NARDO' - Un omaggio ad Aldo Spano.
È morto Aldo Spano. Nel mentre lo scrivo, stento ancora a crederci: mi dava l’impressione che fosse uno di quei personaggi senza età.
Un uomo di intensa vitalità come lui non può rimanere immobile nel chiuso di in una bara…eppure è così. Giace fermo e sereno, compianto e rimpianto: dov’è il suo passo svelto e dove sono i suoi occhi attenti e curiosi, il suo sorriso aperto, la sua cordialità sincera e la sua signorilità nell’approccio, le sue sagge espressioni e il suo entusiasmo?
La memoria si colora di esperienze vissute con lui…e penso che ogni neritino ha da condividere qualcosa: un personaggio che ha riempito la storia, piccola e grande, di ciascuno di noi e dell’intera comunità.
Un genio che nella sua umiltà, nella sua curiosità e nella sua intuizione di scopritore , nel suo ingegnarsi nel rendere utile anche un oggetto da niente, magari gettato in un angolo, ma reso volano di meccanismi a volte complessi.
Un genio di periferia! Questa benedetta periferia che rese vana la genialità di salvatore Napoli Leone e che ha reso vana quella di Aldo Spano: in altre località, a contatto di influssi industriali e di alta specialità artigianale, ben altro sarebbe stato il loro destino di uomini geniali.
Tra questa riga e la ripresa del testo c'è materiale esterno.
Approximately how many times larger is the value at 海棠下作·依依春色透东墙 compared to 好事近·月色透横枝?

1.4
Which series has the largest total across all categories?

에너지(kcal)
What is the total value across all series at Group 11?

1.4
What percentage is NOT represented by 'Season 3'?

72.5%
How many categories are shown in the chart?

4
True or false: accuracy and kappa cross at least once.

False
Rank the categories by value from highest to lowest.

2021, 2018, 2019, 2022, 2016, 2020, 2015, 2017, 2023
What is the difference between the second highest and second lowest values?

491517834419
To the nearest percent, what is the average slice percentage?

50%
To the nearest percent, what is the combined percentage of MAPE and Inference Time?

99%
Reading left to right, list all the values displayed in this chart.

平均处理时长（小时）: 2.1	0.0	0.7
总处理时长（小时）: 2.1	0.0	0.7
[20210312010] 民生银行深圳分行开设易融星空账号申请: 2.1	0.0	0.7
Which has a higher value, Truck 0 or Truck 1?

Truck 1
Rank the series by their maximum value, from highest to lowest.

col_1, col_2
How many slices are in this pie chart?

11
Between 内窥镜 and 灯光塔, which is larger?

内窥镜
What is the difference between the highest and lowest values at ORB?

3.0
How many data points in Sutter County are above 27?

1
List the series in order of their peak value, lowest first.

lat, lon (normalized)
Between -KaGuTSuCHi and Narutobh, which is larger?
Nardò, però, non deve dimenticare e, nel mentre rivolge l’ultimo saluto terreno ad Aldo Spano, accanto allo stupore della sua abilità mentale e manuale, deve far zampillare la memoria.
La memoria di un genio e di un «maestro», espressione di qualità di Nardò; la memoria di un cittadino ligio e rispettoso; un amico caro, ancor più caro a chi, come me, ha avuto la fortuna di conoscerlo, di sperimentarlo e di apprezzarlo.
La memoria di un marito premuroso sempre vicino alla sua carissima Assunta e di un padre straordinario sempre attento alle sue carissime Dorè, Piera e Nunzia;
Si perde con lui un’altra scheggia della nostra storia.
Ma è bello immaginarlo -lui che sempre in fermento stava- a contatto con Dio, il nostro Dio dei viventi, presentare le credenziali della sua variegata genialità e della sua sapiente manualità e cimentarsi, al di fuori della computerizzata organizzazione divina, nella scenografia a colori dell’universo attraverso la manualità delle carte colorate, così come faceva nel teatro comunale.
Per noi, nel nostro piccolo universo di Nardò, continuerà a segnare il tempo attraverso il rintocco dell’orologio della piazza centrale cittadina, così come, unico, ha saputo dargli l’anima e l’energia per tante generazioni, passate nei suo 91 anni di vita.